__Enunciado A__
Indique se cada afirmação concorda com o texto sobre Rodrigues, mais abaixo, respondendo sim ou não e citando literalmente as palavras do texto que decidem: (i) Rodrigues chegou ao Colégio de Coimbra em 24 de setembro de 1573. (ii) Rodrigues aceitou o cargo de Superior. (iii) Rodrigues morreu em Coimbra.

Após vinte anos de ausência, Rodrigues chegou ao Colégio de Coimbra, em 24 de setembro de 1573. Informou o Geral sobre a situação da Província e sugeriu os meios para resolver a crise. Rodrigues continuou interessado no bem da província. Apesar de ter recusado o cargo de Superior, continuou a contribuir com os seus conselhos para o bom andamento das comunidades.

Viveu os seus últimos anos na Casa Professa de São Roque, de Lisboa, onde morreu a 15 de junho de 1579, tendo ficado sepultado na igreja de S. Roque.

Uma inscrição junto à entrada da Sacristia da Igreja de S. Roque assinala, ainda hoje, o local onde repousam os seus restos mortais.

__Dados fornecidos__

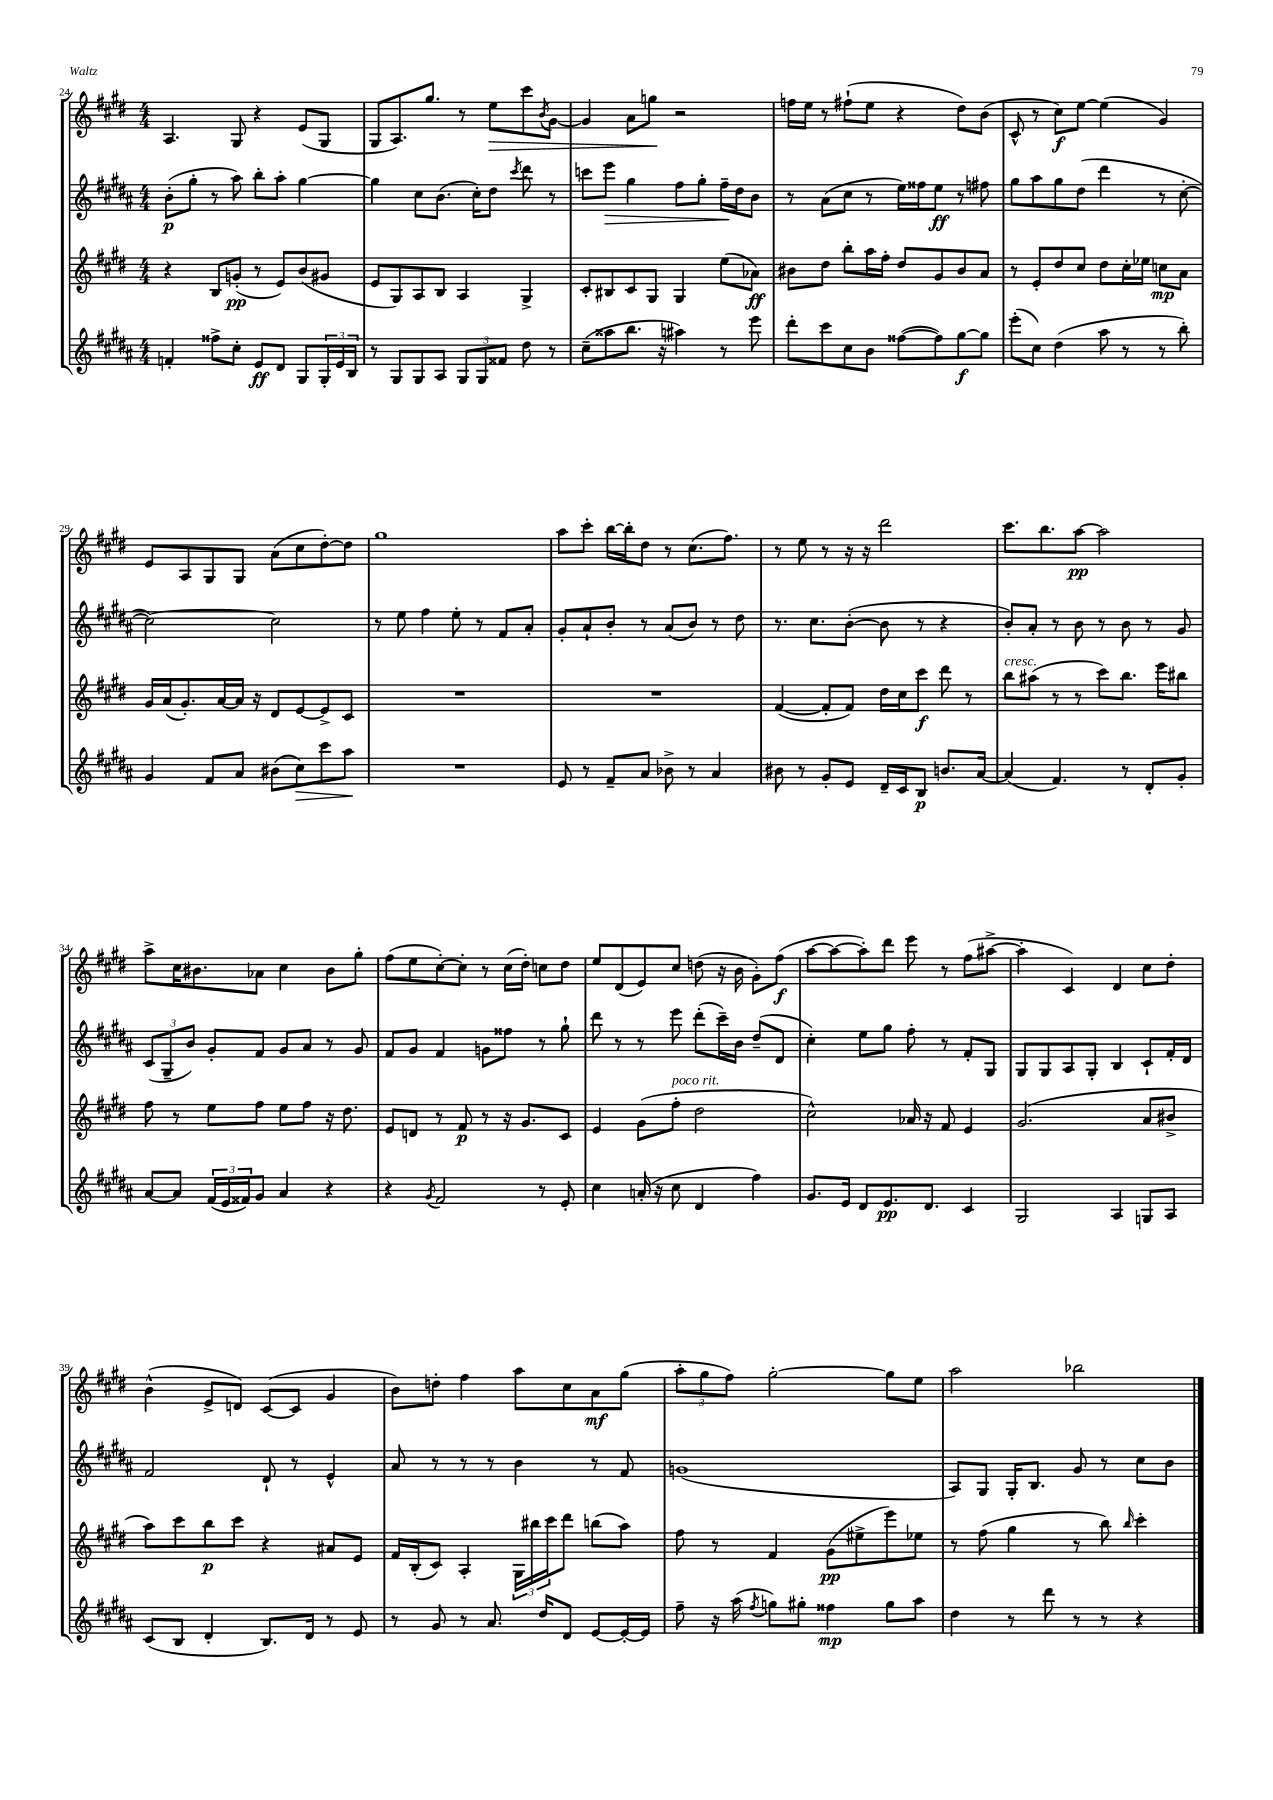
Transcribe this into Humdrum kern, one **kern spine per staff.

**kern	**kern	**kern	**kern
*staff4	*staff3	*staff2	*staff1
*clefG2	*clefG2	*clefG2	*clefG2
*k[f#c#g#d#a#]	*k[f#c#g#d#]	*k[f#c#g#d#a#]	*k[f#c#g#d#]
*M4/4	*M4/4	*M4/4	*M4/4
4f'	4r	(8b'	4.A
.	.	8gg#'	.
8ff##^	8B	8r	.
8cc#'	(8g'	8aa#)	8G#
8e	8r	8bb'	4r
8d#	8e)	8aa#'	.
8G#	(8b	[4gg#	(8e
24G#'	8g#	.	8G#
24e	.	.	.
24B	.	.	.
=	=	=	=
8r	8e	4gg#]	8G#
8G#	8G#)	.	8.A)
8G#	8A	8cc#	.
.	.	.	8.gg#
8A#	8B	(8.b	.
12G#	4A	.	8r
.	.	16cc#')	.
12G#	.	.	.
.	.	8dd#	8ee
12f##	.	.	.
.	.	8qccc#	.
8dd#	4G#^	8ddd#	8ccc#
.	.	.	8qb
8r	.	8r	[8g#
=	=	=	=
(8cc#~	8c#'	8ccc	4g#]
8aa##	8B#	8eee	.
8.bb	8c#	4gg#	8a
.	8G#	.	8gg
16r	.	.	.
4aa#)	4G#	8ff#	2r
.	.	8gg#'	.
8r	(8ee	16ff#~	.
.	.	16dd#	.
8eee	8a-)	8b	.
=	=	=	=
8ddd#'	8b#	8r	16ff
.	.	.	16ee
8ccc#	8dd#	(8a#	8r
8cc#	8bb'	8cc#	(8ff#`
8b	16aa	8r	8ee
.	16ff#'	.	.
([8ff##	8dd#	16ee)	4r
.	.	16ff##	.
8ff##])	8g#	8ee	.
[8gg#	8b#	8r	8dd#)
8gg#]	8a	8ff#	(8b
=	=	=	=
(8eee'	8r	8gg#	8c#^^
8cc#)	8e'	8aa#	8r
(4dd#	8dd#	8gg#	8cc#)
.	8cc#	(8dd#	[8ee
8aa#	8dd#	4ddd#	(4ee]
8r	16cc#'	.	.
.	16ee-	.	.
8r	8cc	8r	4g#)
8bb')	8a	[8cc#'	.
=	=	=	=
4g#	16g#	2cc#_)	8e
.	(16a	.	.
.	8.g#')	.	8A
8f#	.	.	8G#
.	[16a	.	.
8a#	16a]	.	8G#
.	16r	.	.
(8b#	8d#	2cc#]	(8a
8cc#)	[8e	.	8cc#
8ccc#	8e^]	.	[8dd#')
8aa#	8c#	.	8dd#]
=	=	=	=
1r	1r	8r	1gg#
.	.	8ee	.
.	.	4ff#	.
.	.	8ee'	.
.	.	8r	.
.	.	8f#	.
.	.	8a#'	.
=	=	=	=
8e	1r	8g#'	8aa
8r	.	8a#`	8ccc#'
8f#~	.	8b'	[16bb
.	.	.	16bb']
8a#	.	8r	8dd#
8b-^	.	(8a#	8r
8r	.	8b)	(8.cc#
4a#	.	8r	.
.	.	.	8.ff#)
.	.	8dd#	.
=	=	=	=
8b#	([4f#	8.r	8r
8r	.	.	8ee
.	.	8.cc#	.
8g#'	8f#']	.	8r
8e	8f#)	([8b'	16r
.	.	.	16r
16d#~	16dd#	8b]	2ddd#
16c#	16cc#	.	.
8B	8ccc#	8r	.
8.b	8ddd#	4r	.
.	8r	.	.
[16a#	.	.	.
=	=	=	=
(4a#]	8bb	8b')	8.ccc#
.	(8aa#	8a#'	.
.	.	.	8.bb
4.f#)	8r	8r	.
.	8r	8b	[8aa
.	8ccc#)	8r	2aa]
8r	8.bb	8b	.
8d#'	.	8r	.
.	16eee	.	.
8g#'	8bb#	8g#	.
=	=	=	=
[8a#	8ff#	(12c#	8aa^
.	.	12G#~	.
8a#]	8r	.	16cc#
.	.	12b)	.
.	.	.	8.b#
(24f#	8ee	8g#'	.
24e	.	.	.
24f##)	.	.	.
8g#	8ff#	8f#	8a-
4a#	8ee	8g#	4cc#
.	8ff#	8a#	.
4r	16r	8r	8b#
.	8.dd#	.	.
.	.	8g#	8gg#'
=	=	=	=
4r	8e	8f#	(8ff#
.	8d	8g#	8ee
8qg#	.	.	.
2f#	8r	4f#	[8cc#')
.	8f#	.	8cc#']
.	8r	8g	8r
.	16r	8ff##	(16cc#
.	8.g#	.	16dd#')
8r	.	8r	8cc
8e'	8c#	8gg#`	8dd#
=	=	=	=
4cc#	4e	8ddd#	8ee
.	.	8r	(8d#
(16a'	(8g#	8r	8e)
16r	.	.	.
8cc#	8ff#'	8eee	8cc#
4d#	2dd#	(8ddd#'	(8dd
.	.	16ccc#~)	16r
.	.	16b	16b
4ff#)	.	(8dd#~	8g#')
.	.	8d#	(8ff#
=	=	=	=
8.g#	2cc#^^)	4cc#')	[8aa
.	.	.	8aa_
16e	.	.	.
8d#	.	8ee	8aa'])
8.e	.	8gg#	8ddd#
.	16a-	8ff#'	8eee
8.d#	16r	.	.
.	8f#	8r	8r
4c#	4e	8f#'	(8ff#
.	.	8G#	[8aa#^
=	=	=	=
2G#	(2.g#	8G#	4aa#']
.	.	8G#	.
.	.	8A#	4c#)
.	.	8G#'	.
4A#	.	4B	4d#
8G	8a	8c#`	8cc#
8A#	8b#^	16f#'	8dd#'
.	.	16d#	.
=	=	=	=
(8c#	8aa)	2f#	(4b^^
8B	8ccc#	.	.
4d#'	8bb	.	8e^
.	8ccc#	.	8d)
8.B)	4r	8d#`	([8c#
.	.	8r	8c#]
16d#	.	.	.
8r	8a#	4e^^	4g#
8e	8e	.	.
=	=	=	=
8r	16f#	8a#	8b)
.	(16B'	.	.
8g#	8c#)	8r	8dd'
8r	4A'	8r	4ff#
8.a#	.	8r	.
.	24G#	4b	8aa
.	24bb#	.	.
16dd#	.	.	.
.	24ccc#	.	.
8d#	8ddd#	.	8cc#
[8e	(8bb	8r	8a
16e'_	8aa)	8f#	(8gg#
16e]	.	.	.
=	=	=	=
8ff#~	8ff#	(1g	12aa'
.	.	.	12gg#
16r	8r	.	.
.	.	.	12ff#)
(16aa#	.	.	.
8qff#	.	.	.
8gg)	4f#	.	[2gg#'
8gg#'	.	.	.
4ff##	(8g#	.	.
.	8ee#^	.	.
8gg#	8eee)	.	8gg#]
8aa#	8ee-	.	8ee
=	=	=	=
4dd#	8r	8A#)	2aa
.	(8ff#	8G#	.
8r	4gg#	16G#'	.
.	.	8.B	.
8ddd#	.	.	.
8r	8r	8g#	2bb-
8r	8bb)	8r	.
.	16qqbb	.	.
4r	4ccc#'	8cc#	.
.	.	8b	.
==	==	==	==
*-	*-	*-	*-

__Enunciado B__
Mostre, copiando-as, todas as linhas das entradas acima em que aparece a sequência "kern".

__Resposta completa A__
(i) Sim: "Rodrigues chegou ao Colégio de Coimbra, em 24 de setembro de 1573".
(ii) Não: "Apesar de ter recusado o cargo de Superior".
(iii) Não: "Viveu os seus últimos anos na Casa Professa de São Roque, de Lisboa, onde morreu a 15 de junho de 1579".

__Resposta completa B__
Transcribe this into Humdrum kern, one **kern spine per staff.
**kern	**kern	**kern	**kern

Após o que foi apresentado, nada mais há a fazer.